Rewrite the listing below, replacing every "bounding box" with "enclosing rectangle" and keeping everything else the same.

=== DATA TO USE ===

============

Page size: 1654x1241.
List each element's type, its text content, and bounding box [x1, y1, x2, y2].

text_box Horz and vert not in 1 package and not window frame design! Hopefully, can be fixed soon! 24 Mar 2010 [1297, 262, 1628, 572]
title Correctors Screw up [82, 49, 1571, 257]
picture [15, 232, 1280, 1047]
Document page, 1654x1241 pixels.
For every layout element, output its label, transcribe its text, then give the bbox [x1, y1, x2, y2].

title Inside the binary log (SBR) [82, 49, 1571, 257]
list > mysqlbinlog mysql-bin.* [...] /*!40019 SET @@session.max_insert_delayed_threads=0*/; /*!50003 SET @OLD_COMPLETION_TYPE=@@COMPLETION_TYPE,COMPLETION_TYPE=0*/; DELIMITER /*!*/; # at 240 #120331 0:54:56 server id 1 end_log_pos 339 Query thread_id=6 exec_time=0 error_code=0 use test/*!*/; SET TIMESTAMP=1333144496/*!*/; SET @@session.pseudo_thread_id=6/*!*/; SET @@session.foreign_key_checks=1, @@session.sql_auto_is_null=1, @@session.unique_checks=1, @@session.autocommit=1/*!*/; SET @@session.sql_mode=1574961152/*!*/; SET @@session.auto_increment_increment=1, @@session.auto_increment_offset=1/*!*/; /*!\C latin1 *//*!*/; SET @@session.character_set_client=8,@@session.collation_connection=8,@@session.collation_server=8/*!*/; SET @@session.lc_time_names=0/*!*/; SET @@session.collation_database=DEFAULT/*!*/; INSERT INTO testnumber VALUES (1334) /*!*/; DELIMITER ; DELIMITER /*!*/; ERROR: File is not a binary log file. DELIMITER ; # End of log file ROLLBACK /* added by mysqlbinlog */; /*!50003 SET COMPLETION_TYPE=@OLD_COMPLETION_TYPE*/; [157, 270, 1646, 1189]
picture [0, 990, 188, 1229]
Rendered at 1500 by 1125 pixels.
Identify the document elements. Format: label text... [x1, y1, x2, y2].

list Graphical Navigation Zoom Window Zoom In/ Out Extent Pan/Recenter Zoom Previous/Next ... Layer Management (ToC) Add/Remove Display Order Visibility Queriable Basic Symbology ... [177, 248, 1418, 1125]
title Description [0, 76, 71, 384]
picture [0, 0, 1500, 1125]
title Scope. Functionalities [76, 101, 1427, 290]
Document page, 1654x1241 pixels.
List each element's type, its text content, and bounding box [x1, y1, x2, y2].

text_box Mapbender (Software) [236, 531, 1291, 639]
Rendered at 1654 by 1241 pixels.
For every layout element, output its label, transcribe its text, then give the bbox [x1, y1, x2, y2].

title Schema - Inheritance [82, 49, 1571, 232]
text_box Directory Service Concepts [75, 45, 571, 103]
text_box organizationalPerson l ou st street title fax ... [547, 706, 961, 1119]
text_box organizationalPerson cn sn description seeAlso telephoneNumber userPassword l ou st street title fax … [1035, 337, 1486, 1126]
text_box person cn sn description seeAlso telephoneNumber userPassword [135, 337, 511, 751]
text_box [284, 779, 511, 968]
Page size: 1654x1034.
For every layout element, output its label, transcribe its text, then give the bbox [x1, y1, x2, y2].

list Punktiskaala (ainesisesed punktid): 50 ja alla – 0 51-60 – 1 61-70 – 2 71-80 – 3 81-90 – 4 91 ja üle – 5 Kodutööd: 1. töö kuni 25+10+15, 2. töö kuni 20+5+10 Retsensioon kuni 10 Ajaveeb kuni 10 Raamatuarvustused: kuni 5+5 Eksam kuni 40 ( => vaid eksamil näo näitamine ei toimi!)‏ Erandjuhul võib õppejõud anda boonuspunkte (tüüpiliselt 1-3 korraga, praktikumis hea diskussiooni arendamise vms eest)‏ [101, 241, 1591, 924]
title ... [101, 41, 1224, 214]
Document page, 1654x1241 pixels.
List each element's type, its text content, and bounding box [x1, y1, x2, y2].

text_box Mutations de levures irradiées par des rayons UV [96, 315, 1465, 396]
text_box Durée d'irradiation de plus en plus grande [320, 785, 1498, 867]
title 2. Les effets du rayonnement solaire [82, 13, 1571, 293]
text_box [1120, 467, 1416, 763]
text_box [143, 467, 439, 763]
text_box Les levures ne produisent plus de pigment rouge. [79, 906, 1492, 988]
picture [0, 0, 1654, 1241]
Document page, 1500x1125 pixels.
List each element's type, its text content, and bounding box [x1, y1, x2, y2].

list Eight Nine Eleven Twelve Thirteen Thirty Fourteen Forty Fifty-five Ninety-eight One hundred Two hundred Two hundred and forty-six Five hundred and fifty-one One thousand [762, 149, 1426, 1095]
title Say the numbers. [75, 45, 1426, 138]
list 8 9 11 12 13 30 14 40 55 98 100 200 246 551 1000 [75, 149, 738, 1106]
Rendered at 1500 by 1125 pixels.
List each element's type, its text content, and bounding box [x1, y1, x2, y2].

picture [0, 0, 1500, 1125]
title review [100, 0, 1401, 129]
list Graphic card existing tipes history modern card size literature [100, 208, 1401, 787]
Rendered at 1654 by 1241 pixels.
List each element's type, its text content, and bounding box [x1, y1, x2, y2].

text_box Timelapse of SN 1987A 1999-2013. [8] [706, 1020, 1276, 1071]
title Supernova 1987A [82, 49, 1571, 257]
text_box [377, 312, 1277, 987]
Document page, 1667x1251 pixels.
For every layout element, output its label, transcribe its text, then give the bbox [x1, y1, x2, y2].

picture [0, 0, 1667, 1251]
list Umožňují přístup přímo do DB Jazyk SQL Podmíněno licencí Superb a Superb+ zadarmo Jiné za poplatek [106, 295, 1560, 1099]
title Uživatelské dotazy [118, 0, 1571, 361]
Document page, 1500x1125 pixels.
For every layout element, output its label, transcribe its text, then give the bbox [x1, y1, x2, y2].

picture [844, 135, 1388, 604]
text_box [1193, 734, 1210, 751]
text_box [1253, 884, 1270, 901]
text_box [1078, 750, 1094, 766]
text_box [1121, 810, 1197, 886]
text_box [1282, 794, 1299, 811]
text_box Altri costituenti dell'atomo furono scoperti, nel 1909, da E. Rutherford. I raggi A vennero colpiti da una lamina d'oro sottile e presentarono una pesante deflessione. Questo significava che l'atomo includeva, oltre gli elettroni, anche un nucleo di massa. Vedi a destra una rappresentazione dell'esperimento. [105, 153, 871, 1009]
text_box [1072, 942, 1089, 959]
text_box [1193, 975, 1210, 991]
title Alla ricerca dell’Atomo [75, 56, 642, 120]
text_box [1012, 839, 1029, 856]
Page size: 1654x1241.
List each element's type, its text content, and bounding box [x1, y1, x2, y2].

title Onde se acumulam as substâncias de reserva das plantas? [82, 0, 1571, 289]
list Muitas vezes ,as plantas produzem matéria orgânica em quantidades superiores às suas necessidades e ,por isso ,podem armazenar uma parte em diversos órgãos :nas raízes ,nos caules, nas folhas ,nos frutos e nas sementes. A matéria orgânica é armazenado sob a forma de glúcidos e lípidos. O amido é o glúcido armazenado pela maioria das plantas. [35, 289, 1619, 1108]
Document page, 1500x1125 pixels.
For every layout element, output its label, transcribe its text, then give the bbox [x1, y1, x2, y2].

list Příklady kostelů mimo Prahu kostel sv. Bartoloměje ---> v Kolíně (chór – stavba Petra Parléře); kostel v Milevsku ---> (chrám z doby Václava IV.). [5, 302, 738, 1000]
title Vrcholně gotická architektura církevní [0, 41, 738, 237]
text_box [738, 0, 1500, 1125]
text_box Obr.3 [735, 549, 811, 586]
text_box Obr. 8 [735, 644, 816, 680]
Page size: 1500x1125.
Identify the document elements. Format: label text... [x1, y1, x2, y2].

============

=== EXPECTED OUTPUT ===
Page size: 1654x1241.
List each element's type, its text content, and enclosing rectangle [x1, y1, x2, y2].

text_box Horz and vert not in 1 package and not window frame design! Hopefully, can be fixed soon! 24 Mar 2010 [1297, 262, 1628, 572]
title Correctors Screw up [82, 49, 1571, 257]
picture [15, 232, 1280, 1047]
Document page, 1654x1241 pixels.
For every layout element, output its label, transcribe its text, then give the bbox [x1, y1, x2, y2].

title Inside the binary log (SBR) [82, 49, 1571, 257]
list > mysqlbinlog mysql-bin.* [...] /*!40019 SET @@session.max_insert_delayed_threads=0*/; /*!50003 SET @OLD_COMPLETION_TYPE=@@COMPLETION_TYPE,COMPLETION_TYPE=0*/; DELIMITER /*!*/; # at 240 #120331 0:54:56 server id 1 end_log_pos 339 Query thread_id=6 exec_time=0 error_code=0 use test/*!*/; SET TIMESTAMP=1333144496/*!*/; SET @@session.pseudo_thread_id=6/*!*/; SET @@session.foreign_key_checks=1, @@session.sql_auto_is_null=1, @@session.unique_checks=1, @@session.autocommit=1/*!*/; SET @@session.sql_mode=1574961152/*!*/; SET @@session.auto_increment_increment=1, @@session.auto_increment_offset=1/*!*/; /*!\C latin1 *//*!*/; SET @@session.character_set_client=8,@@session.collation_connection=8,@@session.collation_server=8/*!*/; SET @@session.lc_time_names=0/*!*/; SET @@session.collation_database=DEFAULT/*!*/; INSERT INTO testnumber VALUES (1334) /*!*/; DELIMITER ; DELIMITER /*!*/; ERROR: File is not a binary log file. DELIMITER ; # End of log file ROLLBACK /* added by mysqlbinlog */; /*!50003 SET COMPLETION_TYPE=@OLD_COMPLETION_TYPE*/; [157, 270, 1646, 1189]
picture [0, 990, 188, 1229]
Rendered at 1500 by 1125 pixels.
Identify the document elements. Format: label text... [x1, y1, x2, y2].

list Graphical Navigation Zoom Window Zoom In/ Out Extent Pan/Recenter Zoom Previous/Next ... Layer Management (ToC) Add/Remove Display Order Visibility Queriable Basic Symbology ... [177, 248, 1418, 1125]
title Description [0, 76, 71, 384]
picture [0, 0, 1500, 1125]
title Scope. Functionalities [76, 101, 1427, 290]
Document page, 1654x1241 pixels.
List each element's type, its text content, and enclosing rectangle [x1, y1, x2, y2].

text_box Mapbender (Software) [236, 531, 1291, 639]
Rendered at 1654 by 1241 pixels.
For every layout element, output its label, transcribe its text, then give the bbox [x1, y1, x2, y2].

title Schema - Inheritance [82, 49, 1571, 232]
text_box Directory Service Concepts [75, 45, 571, 103]
text_box organizationalPerson l ou st street title fax ... [547, 706, 961, 1119]
text_box organizationalPerson cn sn description seeAlso telephoneNumber userPassword l ou st street title fax … [1035, 337, 1486, 1126]
text_box person cn sn description seeAlso telephoneNumber userPassword [135, 337, 511, 751]
text_box [284, 779, 511, 968]
Page size: 1654x1034.
For every layout element, output its label, transcribe its text, then give the bbox [x1, y1, x2, y2].

list Punktiskaala (ainesisesed punktid): 50 ja alla – 0 51-60 – 1 61-70 – 2 71-80 – 3 81-90 – 4 91 ja üle – 5 Kodutööd: 1. töö kuni 25+10+15, 2. töö kuni 20+5+10 Retsensioon kuni 10 Ajaveeb kuni 10 Raamatuarvustused: kuni 5+5 Eksam kuni 40 ( => vaid eksamil näo näitamine ei toimi!)‏ Erandjuhul võib õppejõud anda boonuspunkte (tüüpiliselt 1-3 korraga, praktikumis hea diskussiooni arendamise vms eest)‏ [101, 241, 1591, 924]
title ... [101, 41, 1224, 214]
Document page, 1654x1241 pixels.
List each element's type, its text content, and enclosing rectangle [x1, y1, x2, y2].

text_box Mutations de levures irradiées par des rayons UV [96, 315, 1465, 396]
text_box Durée d'irradiation de plus en plus grande [320, 785, 1498, 867]
title 2. Les effets du rayonnement solaire [82, 13, 1571, 293]
text_box [1120, 467, 1416, 763]
text_box [143, 467, 439, 763]
text_box Les levures ne produisent plus de pigment rouge. [79, 906, 1492, 988]
picture [0, 0, 1654, 1241]
Document page, 1500x1125 pixels.
List each element's type, its text content, and enclosing rectangle [x1, y1, x2, y2].

list Eight Nine Eleven Twelve Thirteen Thirty Fourteen Forty Fifty-five Ninety-eight One hundred Two hundred Two hundred and forty-six Five hundred and fifty-one One thousand [762, 149, 1426, 1095]
title Say the numbers. [75, 45, 1426, 138]
list 8 9 11 12 13 30 14 40 55 98 100 200 246 551 1000 [75, 149, 738, 1106]
Rendered at 1500 by 1125 pixels.
List each element's type, its text content, and enclosing rectangle [x1, y1, x2, y2].

picture [0, 0, 1500, 1125]
title review [100, 0, 1401, 129]
list Graphic card existing tipes history modern card size literature [100, 208, 1401, 787]
Rendered at 1654 by 1241 pixels.
List each element's type, its text content, and enclosing rectangle [x1, y1, x2, y2].

text_box Timelapse of SN 1987A 1999-2013. [8] [706, 1020, 1276, 1071]
title Supernova 1987A [82, 49, 1571, 257]
text_box [377, 312, 1277, 987]
Document page, 1667x1251 pixels.
For every layout element, output its label, transcribe its text, then give the bbox [x1, y1, x2, y2].

picture [0, 0, 1667, 1251]
list Umožňují přístup přímo do DB Jazyk SQL Podmíněno licencí Superb a Superb+ zadarmo Jiné za poplatek [106, 295, 1560, 1099]
title Uživatelské dotazy [118, 0, 1571, 361]
Document page, 1500x1125 pixels.
For every layout element, output its label, transcribe its text, then give the bbox [x1, y1, x2, y2].

picture [844, 135, 1388, 604]
text_box [1193, 734, 1210, 751]
text_box [1253, 884, 1270, 901]
text_box [1078, 750, 1094, 766]
text_box [1121, 810, 1197, 886]
text_box [1282, 794, 1299, 811]
text_box Altri costituenti dell'atomo furono scoperti, nel 1909, da E. Rutherford. I raggi A vennero colpiti da una lamina d'oro sottile e presentarono una pesante deflessione. Questo significava che l'atomo includeva, oltre gli elettroni, anche un nucleo di massa. Vedi a destra una rappresentazione dell'esperimento. [105, 153, 871, 1009]
text_box [1072, 942, 1089, 959]
text_box [1193, 975, 1210, 991]
title Alla ricerca dell’Atomo [75, 56, 642, 120]
text_box [1012, 839, 1029, 856]
Page size: 1654x1241.
List each element's type, its text content, and enclosing rectangle [x1, y1, x2, y2].

title Onde se acumulam as substâncias de reserva das plantas? [82, 0, 1571, 289]
list Muitas vezes ,as plantas produzem matéria orgânica em quantidades superiores às suas necessidades e ,por isso ,podem armazenar uma parte em diversos órgãos :nas raízes ,nos caules, nas folhas ,nos frutos e nas sementes. A matéria orgânica é armazenado sob a forma de glúcidos e lípidos. O amido é o glúcido armazenado pela maioria das plantas. [35, 289, 1619, 1108]
Document page, 1500x1125 pixels.
For every layout element, output its label, transcribe its text, then give the bbox [x1, y1, x2, y2].

list Příklady kostelů mimo Prahu kostel sv. Bartoloměje ---> v Kolíně (chór – stavba Petra Parléře); kostel v Milevsku ---> (chrám z doby Václava IV.). [5, 302, 738, 1000]
title Vrcholně gotická architektura církevní [0, 41, 738, 237]
text_box [738, 0, 1500, 1125]
text_box Obr.3 [735, 549, 811, 586]
text_box Obr. 8 [735, 644, 816, 680]
Page size: 1500x1125.
Identify the document elements. Format: label text... [x1, y1, x2, y2].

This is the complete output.